The inclination of the facets 32b, 32c is of course determined (by calculation or experiment) mainly in accordance with the foregoing.

In this example, the cover lens 40 is smooth on both its faces, and therefore plays no part in the optics involved; nor does it affect the aspect given by the indicating light.

If the indicating light is to emit coloured light, the colour is preferably given either by the bulb of the lamp, or by a coloured globe surrounding the lamp, or by the intermediate screen being appropriately coloured, or again by the cover lens 40.

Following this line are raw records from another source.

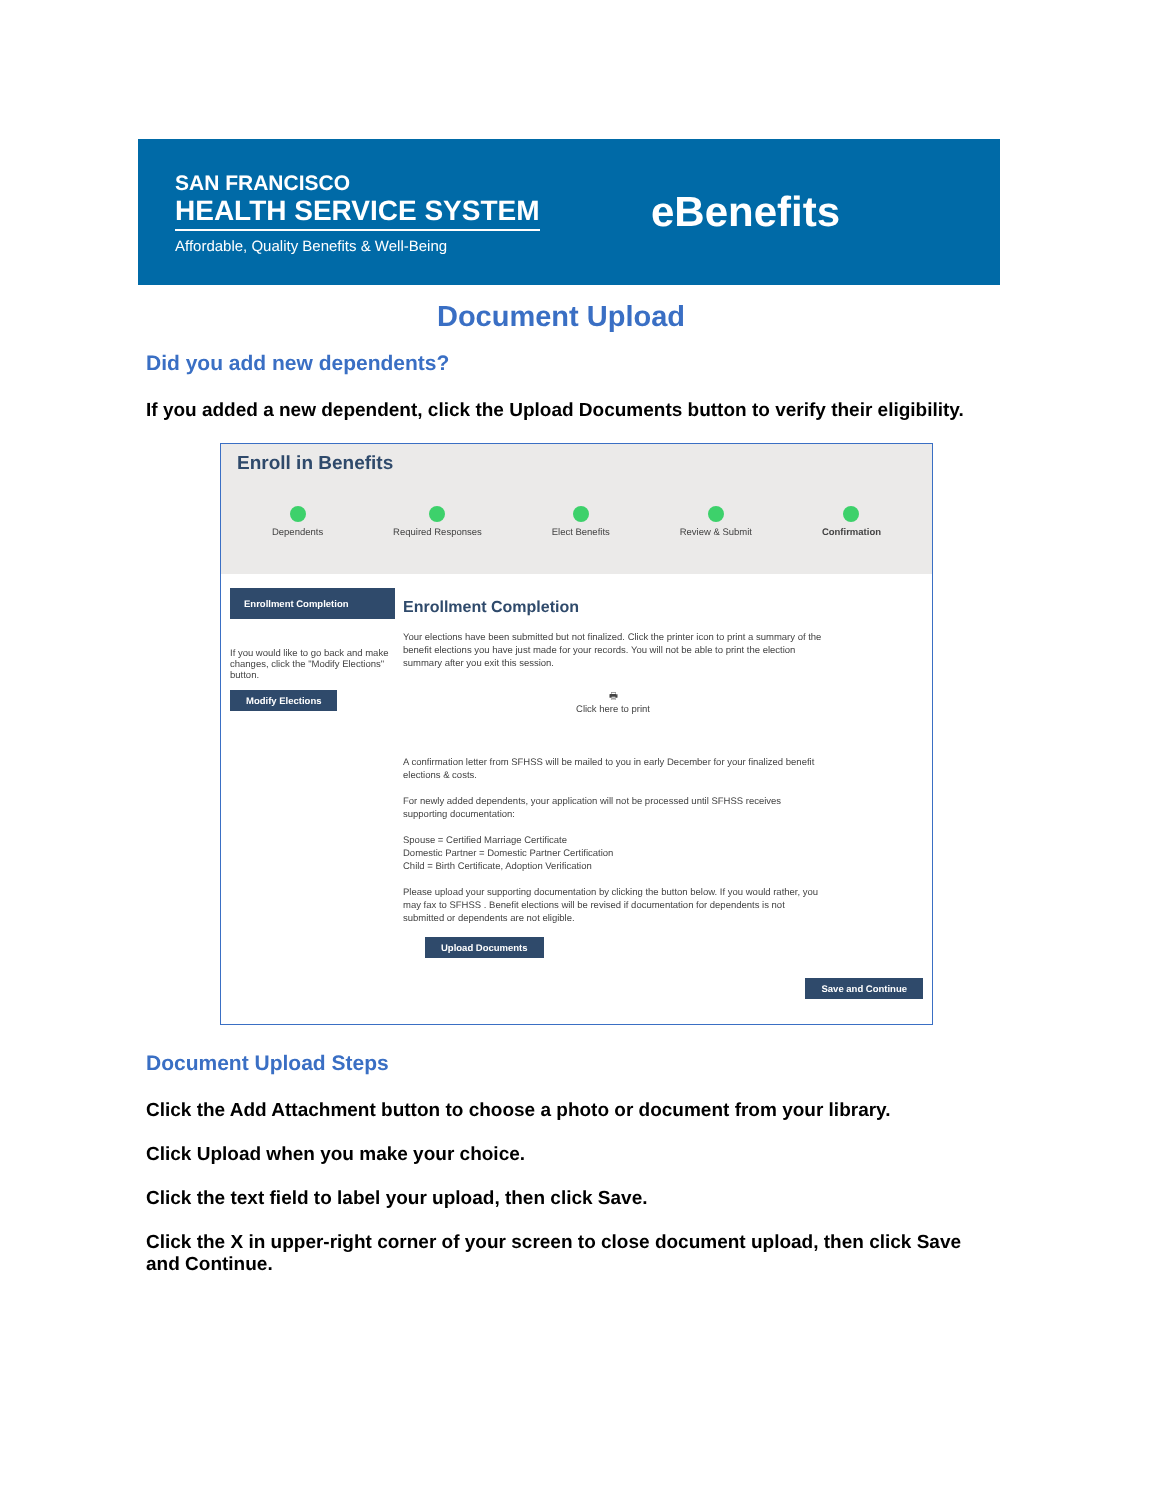SAN FRANCISCO
HEALTH SERVICE SYSTEM
Affordable, Quality Benefits & Well-Being
eBenefits
Document Upload
Did you add new dependents?
If you added a new dependent, click the Upload Documents button to verify their eligibility.
Enroll in Benefits
Dependents Required Responses Elect Benefits Review & Submit Confirmation
Enrollment Completion
If you would like to go back and make changes, click the "Modify Elections" button.
Modify Elections
Enrollment Completion
Your elections have been submitted but not finalized. Click the printer icon to print a summary of the benefit elections you have just made for your records. You will not be able to print the election summary after you exit this session.
🖶
Click here to print
A confirmation letter from SFHSS will be mailed to you in early December for your finalized benefit elections & costs.
For newly added dependents, your application will not be processed until SFHSS receives supporting documentation:
Spouse = Certified Marriage Certificate
Domestic Partner = Domestic Partner Certification
Child = Birth Certificate, Adoption Verification
Please upload your supporting documentation by clicking the button below. If you would rather, you may fax to SFHSS . Benefit elections will be revised if documentation for dependents is not submitted or dependents are not eligible.
Upload Documents
Save and Continue
Document Upload Steps
Click the Add Attachment button to choose a photo or document from your library.
Click Upload when you make your choice.
Click the text field to label your upload, then click Save.
Click the X in upper-right corner of your screen to close document upload, then click Save and Continue.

The indicating light described above has a certain number of advantages, both when it is lit and when it is extinguished. First of all, when the light is lit (illuminated), the combination of each spherical surface and the associated flat facets gives rise to the provision of a plurality of secondary real sources, all having similar intensities and remaining visible over a large angular field. This creates the illusion of a multi-lamp indicating light, such as a light of the kind having light emitting diodes. In addition, when the observer moves in front of the indicating light, all of these secondary sources are displaced in the same way, and retain their similar intensities, and this reinforces the above mentioned illusion.

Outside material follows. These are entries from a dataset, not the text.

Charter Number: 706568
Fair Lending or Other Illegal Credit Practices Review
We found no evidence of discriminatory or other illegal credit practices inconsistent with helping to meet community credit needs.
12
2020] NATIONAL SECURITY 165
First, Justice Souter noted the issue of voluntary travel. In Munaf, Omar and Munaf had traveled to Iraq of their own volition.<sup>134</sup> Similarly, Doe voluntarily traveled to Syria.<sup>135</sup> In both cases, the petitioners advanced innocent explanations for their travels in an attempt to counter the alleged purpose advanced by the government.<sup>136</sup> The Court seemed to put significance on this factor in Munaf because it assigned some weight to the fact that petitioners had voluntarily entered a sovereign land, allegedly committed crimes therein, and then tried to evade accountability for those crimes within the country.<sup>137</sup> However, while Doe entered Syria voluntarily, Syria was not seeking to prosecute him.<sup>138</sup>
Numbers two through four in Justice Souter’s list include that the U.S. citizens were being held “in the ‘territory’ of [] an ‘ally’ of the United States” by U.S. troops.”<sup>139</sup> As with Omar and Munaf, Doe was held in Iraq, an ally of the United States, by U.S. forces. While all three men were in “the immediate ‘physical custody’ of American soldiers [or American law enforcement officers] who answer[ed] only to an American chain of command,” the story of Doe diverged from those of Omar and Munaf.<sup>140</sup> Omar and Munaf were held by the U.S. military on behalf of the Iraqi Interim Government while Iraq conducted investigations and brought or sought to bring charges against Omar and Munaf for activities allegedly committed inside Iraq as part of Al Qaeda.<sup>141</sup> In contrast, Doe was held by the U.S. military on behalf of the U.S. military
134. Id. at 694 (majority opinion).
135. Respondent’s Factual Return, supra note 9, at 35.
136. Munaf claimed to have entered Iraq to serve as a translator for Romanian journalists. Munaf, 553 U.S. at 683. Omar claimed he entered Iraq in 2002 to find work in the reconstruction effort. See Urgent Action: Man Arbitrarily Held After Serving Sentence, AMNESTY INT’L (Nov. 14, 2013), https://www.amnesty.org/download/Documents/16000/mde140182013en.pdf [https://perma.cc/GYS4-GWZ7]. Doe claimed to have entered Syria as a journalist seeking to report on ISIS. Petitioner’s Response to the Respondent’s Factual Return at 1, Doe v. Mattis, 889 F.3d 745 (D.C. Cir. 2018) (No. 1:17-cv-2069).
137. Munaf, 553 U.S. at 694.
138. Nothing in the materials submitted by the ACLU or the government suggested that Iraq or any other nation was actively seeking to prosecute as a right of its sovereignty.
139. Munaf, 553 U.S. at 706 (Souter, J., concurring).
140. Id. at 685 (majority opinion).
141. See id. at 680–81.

When the indicating light is extinguished and observed under conditions of light from above, such as sunlight, the lower inclined facets 32c define, with the general direction of the radiation, an angle which is closer to 90.degree. than it would be if these facets were vertical. As a result, a greater proportion of the incident light penetrates into the indicating light, and is then returned to the outside by the mirror 20. This gives the indicating light a brilliant aspect, or in other words a somewhat striking effect. In addition, the regular character of the configurations on the outer face of the intermediate screen gives the light, in conjunction with this striking appearance, the same kind of appearance as that of a faceted precious stone, which is important in terms of style because it represents a radical departure from the objectives normally looked for in this field.

It will be observed in FIGS. 3 and 4 that each set of facets arranged to define a recess associated with a spherical surface is bounded laterally by two slightly oblique cut-off surfaces 32d, which also contribute, through the acute angles defined by pairs of these surfaces 32d, to the precious-stone effect mentioned above.

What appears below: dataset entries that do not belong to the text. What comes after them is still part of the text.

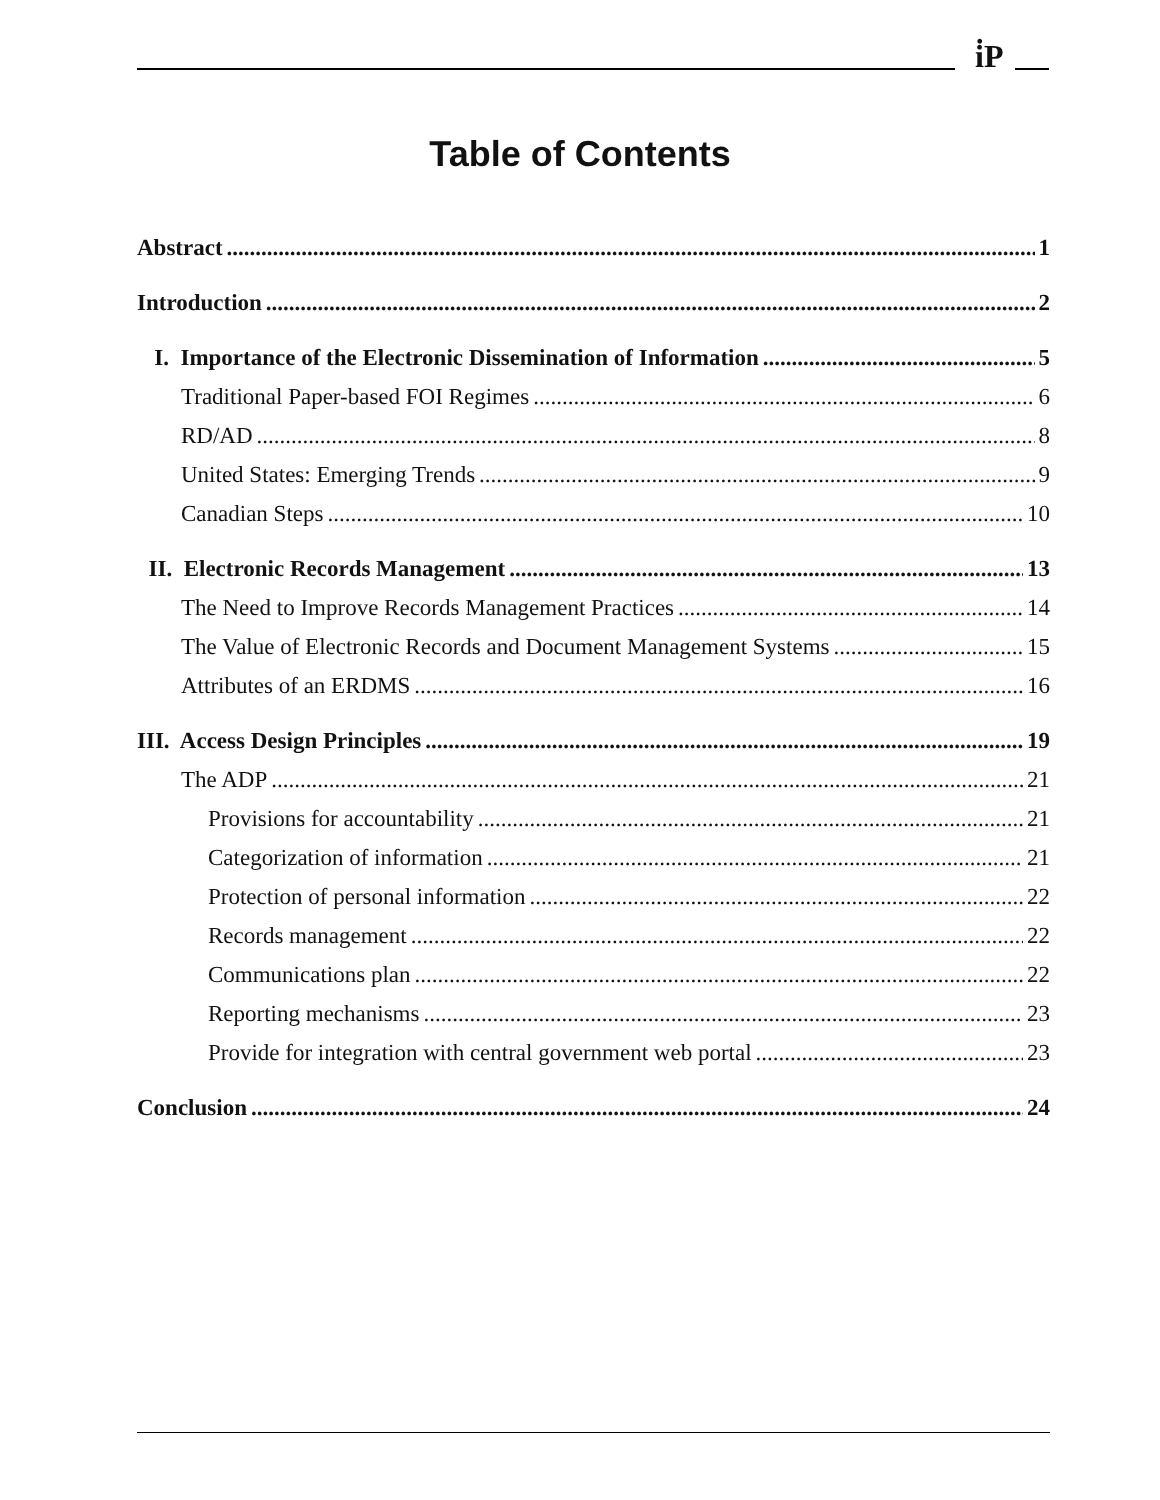i̇P
Table of Contents
Abstract 1
Introduction 2
I. Importance of the Electronic Dissemination of Information 5
Traditional Paper-based FOI Regimes 6
RD/AD 8
United States: Emerging Trends 9
Canadian Steps 10
II. Electronic Records Management 13
The Need to Improve Records Management Practices 14
The Value of Electronic Records and Document Management Systems 15
Attributes of an ERDMS 16
III. Access Design Principles 19
The ADP 21
Provisions for accountability 21
Categorization of information 21
Protection of personal information 22
Records management 22
Communications plan 22
Reporting mechanisms 23
Provide for integration with central government web portal 23
Conclusion 24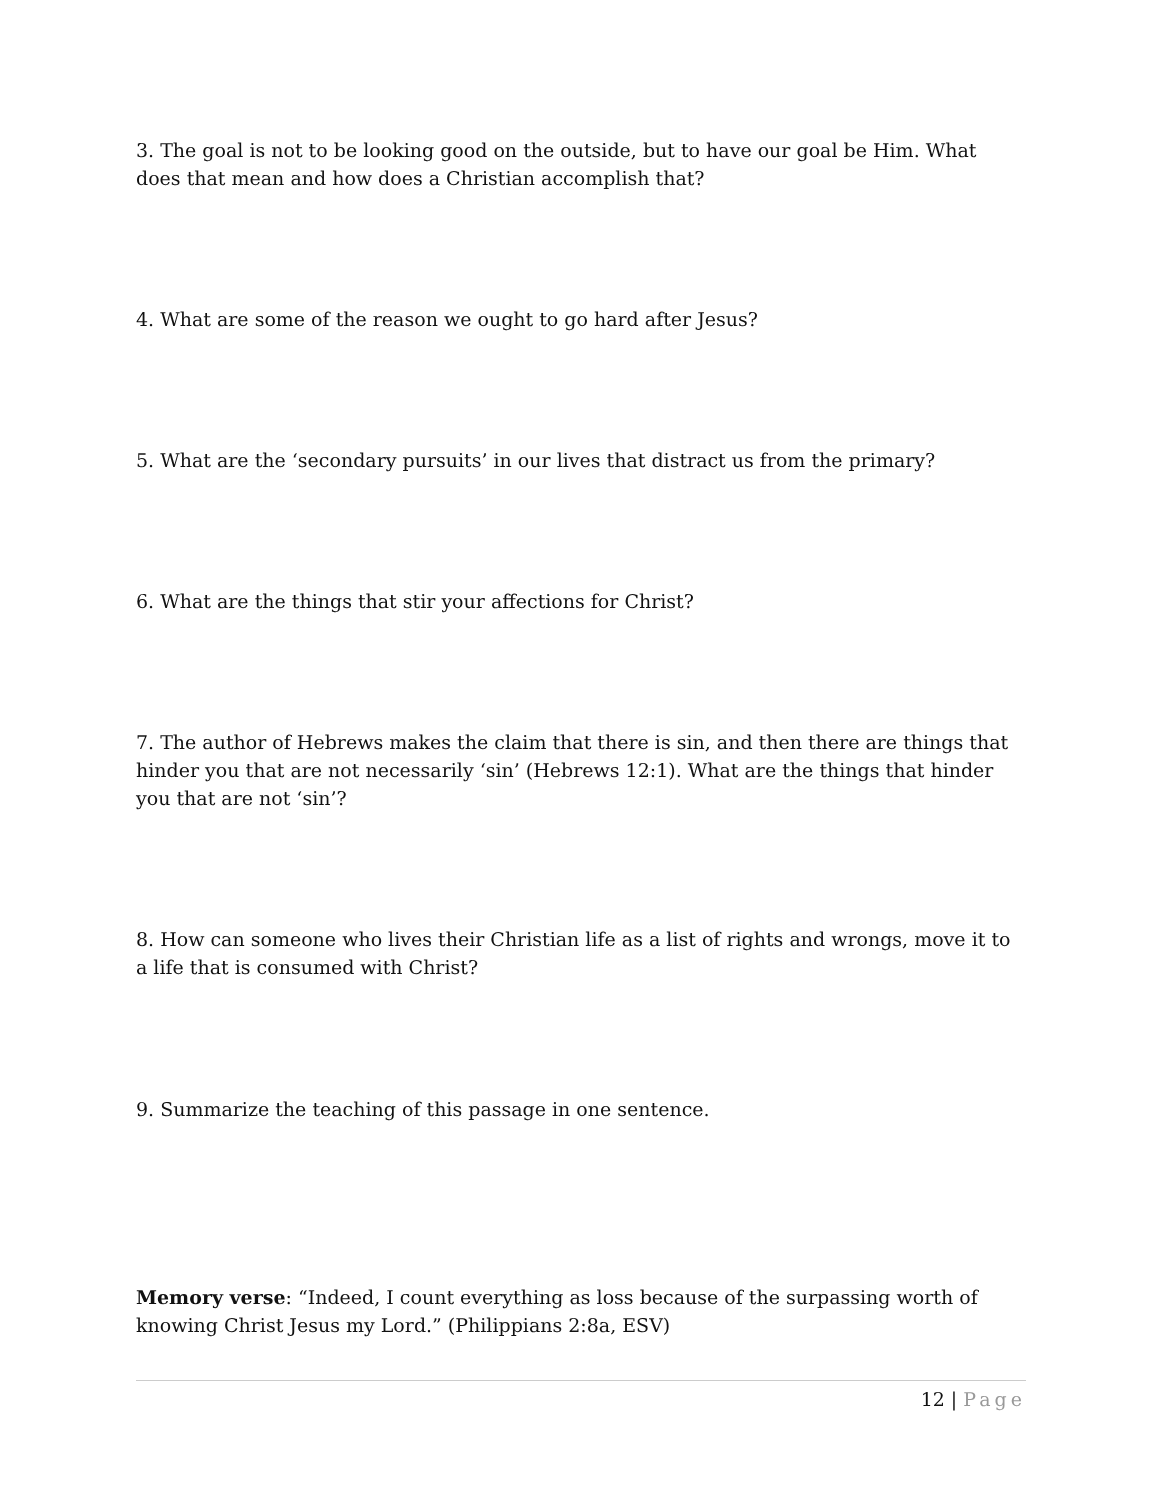3. The goal is not to be looking good on the outside, but to have our goal be Him. What does that mean and how does a Christian accomplish that?
4. What are some of the reason we ought to go hard after Jesus?
5. What are the ‘secondary pursuits’ in our lives that distract us from the primary?
6. What are the things that stir your affections for Christ?
7. The author of Hebrews makes the claim that there is sin, and then there are things that hinder you that are not necessarily ‘sin’ (Hebrews 12:1). What are the things that hinder you that are not ‘sin’?
8. How can someone who lives their Christian life as a list of rights and wrongs, move it to a life that is consumed with Christ?
9. Summarize the teaching of this passage in one sentence.
Memory verse: “Indeed, I count everything as loss because of the surpassing worth of knowing Christ Jesus my Lord.” (Philippians 2:8a, ESV)
12 | Page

Reference is now made to FIG. 5 showing a first modified embodiment of the invention, In FIG. 5, the internal face of the screen 30 is unchanged, However, there are no longer three facets associated with each of the individual spherical surfaces 31, but only two facets 32b, 32c, which are oblique and symmetrical, This embodiment is applicable in particular when there is no need to preserve a high proportion of light in the axis of the indicating light by providing the central facet 32a.

In the second modified embodiment shown in FIG. 6, to which reference is now made, each cell of the intermediate screen 30 has four facets on its outer face, namely two central facets 32a, 32a' which are slightly inclined with respect to the plane of the screen 30, together with two outer facets. These outer facets consist of an upper facet 32b and a lower facet 32c, which are more steeply inclined than the central facets. This version is well adapted in particular to the kind of photometry required in reversing lights by the regulations.

It should be observed here that, in all cases, the facets are preferably joined together with first order continuity, that is to say there does not exist any hollow or step between them.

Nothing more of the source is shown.